No.1125 - 2020/11/09(Mon) 23:38:38
尊敬 / なるみ



 寮の部屋が一緒になったのは偶然ではないだろう。
 日向の怖さと粗暴さとに恐れをなして、同郷で気心の知れた若島津を同室に配置したものと思われる。
 実際には日向はフィールド以外では暴君ではないのだが、イメージが悪すぎた。
 結果として居心地がいいのだから文句はないのだが……。
「なあ、お前いつから俺のことさん付けで呼ぶようになったんだ」
 窓辺に向かって据えられた机には教科書が広げられている。
 横に並んで腰かけている若島津に日向は聞いた。
「それは……中学に入ってしばらくしてからですかね」
「それで、先輩を不愉快にさせてまで呼び続けてる訳か」
 少しのため息。それを拾って若島津は綺麗な微笑みを見せる。
「日向さんを尊敬してるからですよ」
 すました顔で言ってのけた。
「なんだよ尊敬って。同じ年じゃねえか」
 上半身を後ろに反らして頭をかく。居心地悪そうだ。
「お前、そうやって時々からかってくるよな」
「からかってませんよ。本気で尊敬してるんです。サッカー選手としてだけでなく、ひとりの人間として凄いと思ってます。俺は日向さんの生き方が好きです」
 真っすぐな視線で彼は日向を見る。
「どういう反応したらいいんだ。まあ、なんて言うか、お前の期待に応えられる人間になるよう努力するさ」
 日向はサッカーでも勉強でも生き方でも鍛錬を欠かさない。とてもストイックだった。
「そういうところも好きですよ」
 若島津はなぜだかくすくすと笑っている。
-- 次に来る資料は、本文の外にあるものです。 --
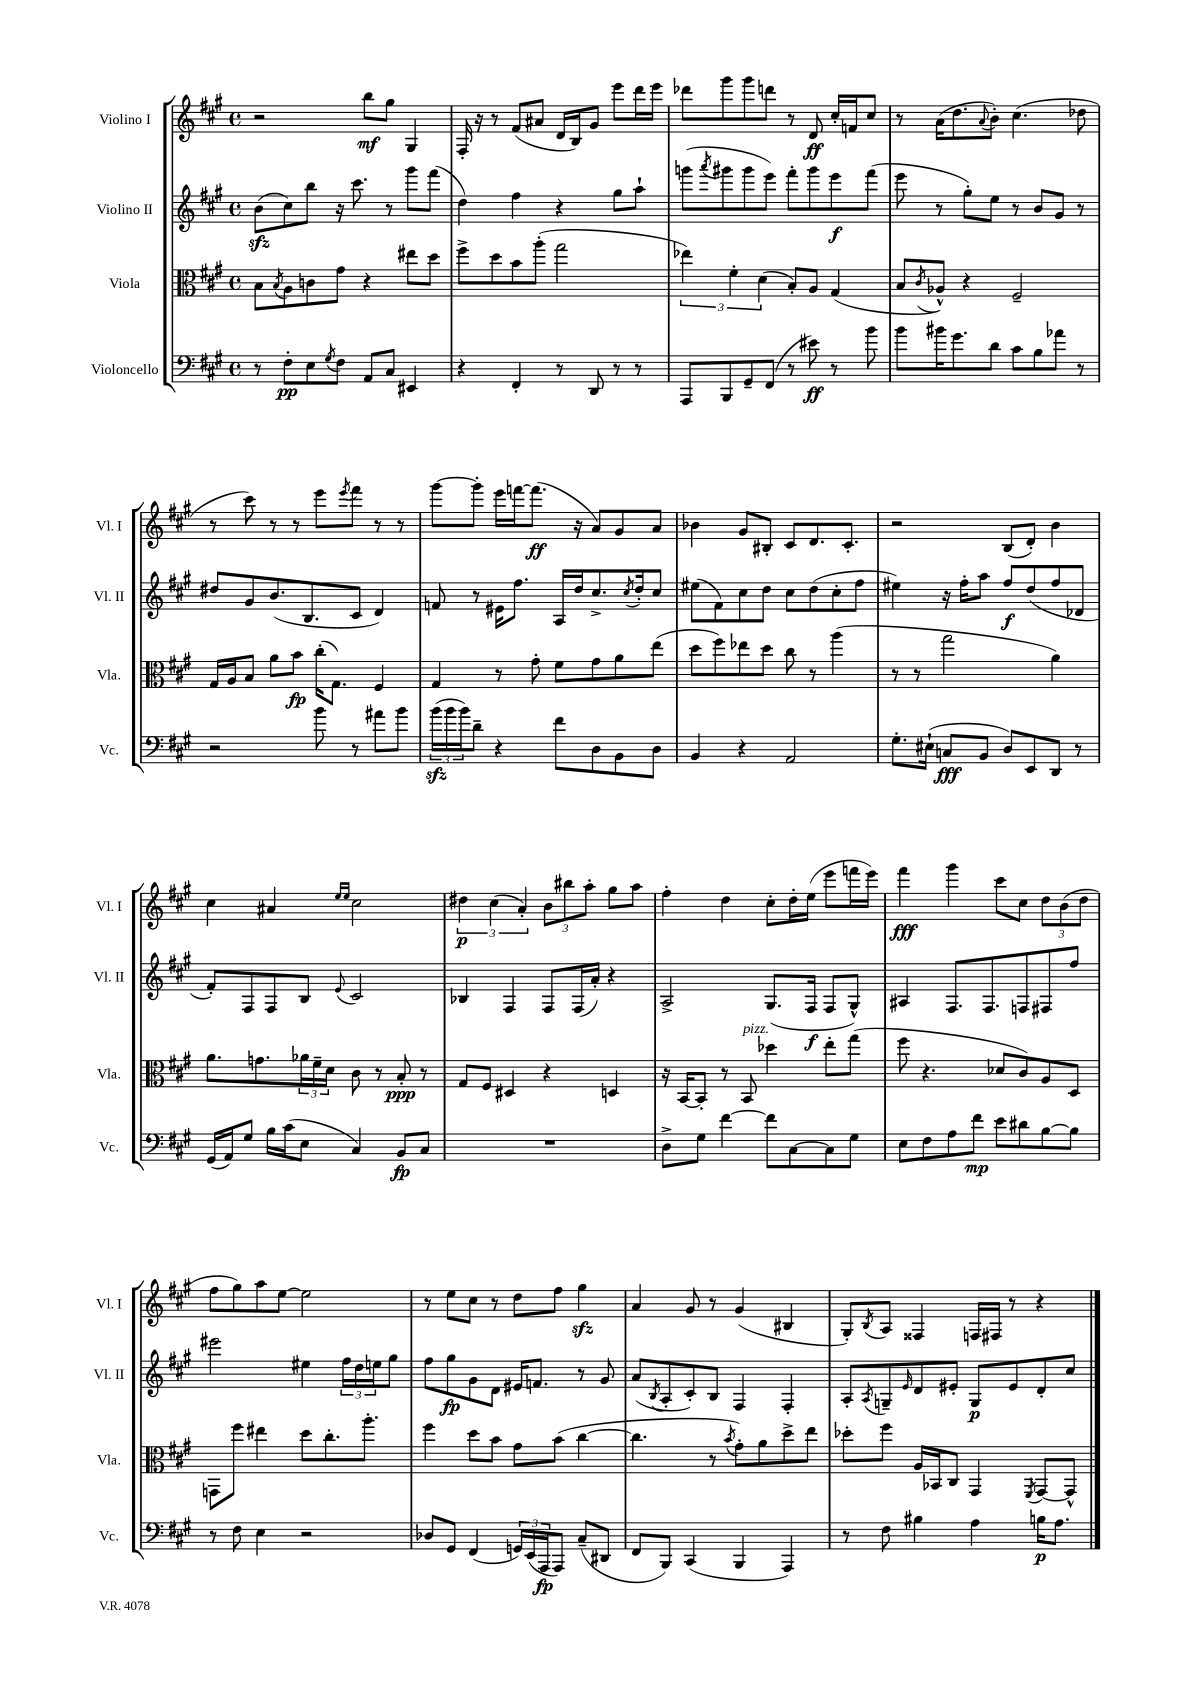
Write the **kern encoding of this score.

**kern	**kern	**kern	**kern
*staff4	*staff3	*staff2	*staff1
*clefF4	*clefC3	*clefG2	*clefG2
*k[f#c#g#]	*k[f#c#g#]	*k[f#c#g#]	*k[f#c#g#]
*M4/4	*M4/4	*M4/4	*M4/4
*met(c)	*met(c)	*met(c)	*met(c)
8r	8B	(8b	2r
.	8qB	.	.
8F#'	8A	8cc#)	.
8E	8c	8bb	.
8qG#	.	.	.
8F#	8g#	16r	.
.	.	8.ccc#	.
8AA	4r	.	8bb
8C#	.	8r	8gg#
4EE#	8ee#	8ggg#	4G#
.	8dd	(8fff#	.
=	=	=	=
4r	8ff#^	4dd)	16F#'
.	.	.	16r
.	8dd	.	8r
4FF#'	8b	4ff#	(8f#
.	(8aa'	.	8a#
8r	2gg#	4r	16d
.	.	.	16B)
8DD	.	.	8g#
8r	.	8gg#	8eee
8r	.	8aa`	16ddd
.	.	.	16eee
=	=	=	=
8AAA	6ee-)	(8ggg	8ddd-
.	.	8qaaa	.
8BBB	.	8ggg#	8ggg#
.	6f#'	.	.
8GG#~	.	8ggg#	8ggg#
.	(6d	.	.
(8FF#	.	8eee)	8ddd
8r	8B')	8fff#'	8r
8e#)	8A	8ggg#	8d
8r	(4G#	8eee	16cc#'
.	.	.	16f
8b	.	(8fff#	8cc#
=	=	=	=
8b	8B	8eee	8r
.	8qc#	.	.
16b#	8A-^^)	8r	(16a
8.g#	.	.	8.dd
.	4r	8gg#')	.
.	.	.	8qqa
8d	.	8ee	8b')
8c#	2F#~	8r	(4.cc#
8B	.	8b	.
8a-	.	8g#	.
8r	.	8r	8dd-
=	=	=	=
2r	16G#	8dd#	8r
.	16A	.	.
.	8B	8g#	8ccc#)
.	8a	(8.b	8r
.	8b	.	8r
.	.	8.B	.
8b	(16cc#'	.	8eee
.	8.G#)	.	.
.	.	.	8qeee
8r	.	8c#	8fff#
8a#	4F#	4d)	8r
8b	.	.	8r
=	=	=	=
(24b	4G#	8f	[8ggg#
24b	.	.	.
24b)	.	.	.
8d~	.	8r	8ggg#']
4r	8r	16e#	16eee
.	.	8.ff#	[16fff
.	8g#'	.	(8.fff]
8f#	8f#	16A	.
.	.	16dd	16r
8D	8g#	8.cc#^	8a)
8BB	8a	.	8g#
.	.	8qcc#	.
.	.	16dd'	.
8D	(8ee	8cc#	8a
=	=	=	=
4BB	8dd	(8ee#	4b-
.	8ff#)	8f#)	.
4r	8ee-	8cc#	8g#
.	8dd	8dd	8B#'
2AA	8cc#	8cc#	8c#
.	8r	(8dd	8.d
.	(4aa	8cc#'	.
.	.	.	8.c#'
.	.	8ff#	.
=	=	=	=
8.G#'	8r	4ee#)	2r
.	8r	.	.
(16E#`	.	.	.
8C	2gg#	16r	.
.	.	16ff#'	.
8BB	.	8aa	.
8D)	.	8ff#	(8B
8EE	.	(8dd	8d')
8DD	4a)	8ff#	4b
8r	.	8d-	.
=	=	=	=
(16GG#	8.a	8f#')	4cc#
16AA)	.	.	.
8G#	.	8F#	.
.	8.g	.	.
16B	.	8F#	4a#
(16c#	.	.	.
8E	24a-	8B	.
.	24f#~	.	.
.	24d	.	.
.	.	.	16qqee
.	.	8qqe	16qqee
4C#)	8c#	2c#	2cc#
.	8r	.	.
8BB	8B'	.	.
8C#	8r	.	.
=	=	=	=
1r	8G#	4B-	6dd#
.	8F#	.	.
.	.	.	(6cc#
.	4D#	4F#	.
.	.	.	6a')
.	4r	8F#	12b
.	.	.	12bb#
.	.	(16F#	.
.	.	.	12aa'
.	.	16a')	.
.	4D	4r	8gg#
.	.	.	8aa
=	=	=	=
8D^	16r	2A^	4ff#'
.	[16BB	.	.
8G#	8BB']	.	.
[4f#	8r	.	4dd
.	8BB	.	.
8f#]	4dd-	(8.G#	8cc#'
[8C#	.	.	16dd'
.	.	16F#	(16ee
8C#]	8ee'	8F#	8eee
8G#	(8gg#	8G#^^)	16fff
.	.	.	16eee)
=	=	=	=
8E	8ff#	4A#	4fff#
8F#	4.r	.	.
8A	.	8.F#	4ggg#
8f#	.	.	.
.	.	8.F#	.
8e	8d-	.	8ccc#
8d#	8c#)	8F	8cc#
[8B	8A	8F#	12dd
.	.	.	(12b
8B]	8D	8ff#	.
.	.	.	12dd
=	=	=	=
8r	8GG	2eee#	8ff#
8F#	8ff#	.	8gg#)
4E	4ee#	.	8aa
.	.	.	[8ee
2r	8dd	4ee#	2ee]
.	8.cc#'	.	.
.	.	24ff#	.
.	.	24dd	.
.	8.aa'	.	.
.	.	24ee	.
.	.	8gg#	.
=	=	=	=
8D-	4ff#	8ff#	8r
8GG#	.	8gg#	8ee
(4FF#	8dd	8g#	8cc#
.	8b	8d	8r
24GG)	8g#	16e#	8dd
(24EE	.	.	.
.	.	8.f	.
24AAA	.	.	.
8AAA)	(8b	.	8ff#
(8C#~	[4cc#	8r	4gg#
8DD#	.	8g#	.
=	=	=	=
8FF#	4.cc#]	(8a	4a
.	.	8qB	.
8BBB)	.	8A'	.
(4CC#	.	8c#')	8g#
.	8r	8B	8r
.	8qb	.	.
4BBB	8g#')	4F#	(4g#
.	8a	.	.
4AAA)	8dd^	4F#'	4B#
.	8ee	.	.
=	=	=	=
8r	8dd-'	8A'	8G#')
.	.	8qA	8qB
8F#	8ff#	8G~	8A
.	.	16qqe	.
4B#	16A	8d	4F##
.	16BB-	.	.
.	8C#	8e#'	.
4A	4GG#	8G	16F
.	.	.	16F#
.	.	8e#	8r
.	8qFF#	.	.
16B	[8GG#	8d'	4r
8.A	.	.	.
.	8GG#^^]	8cc#	.
==	==	==	==
*-	*-	*-	*-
今度は間違いなくからかっているようだった。
 けれど日向は不快には感じず、むしろ目の前のその顔がかわいくて、自分の鼻先を軽くかいた。
「若島津、ちょっとこっち寄れよ」
「はい」
 手の先で招くとすんなりと顔を寄せてくる。
 尊大な態度も苛立ちも彼はいつも受け入れる。
 不思議だった。
 彼ほど自尊心の高い男が自分には付き従ってくれる。
「俺のなにがお前の気に入ったんだか知らねえが、俺はお前を失望させないからな」
 宣言するの姿の雄々しさに若島津は目を細めた。
「日向さん、そういうとこ好きですよ」
 まだからかいを続けているのかと思いきや、意外なことに彼の頬は赤みを帯びていた。
「俺もお前が好きだぜ」
「日向さん……」
 さらに赤く染まった頬に日向の手はそっと触れる。
 構えたところもなく自然な流れで、彼らは初めてのくちづけを交わしていた。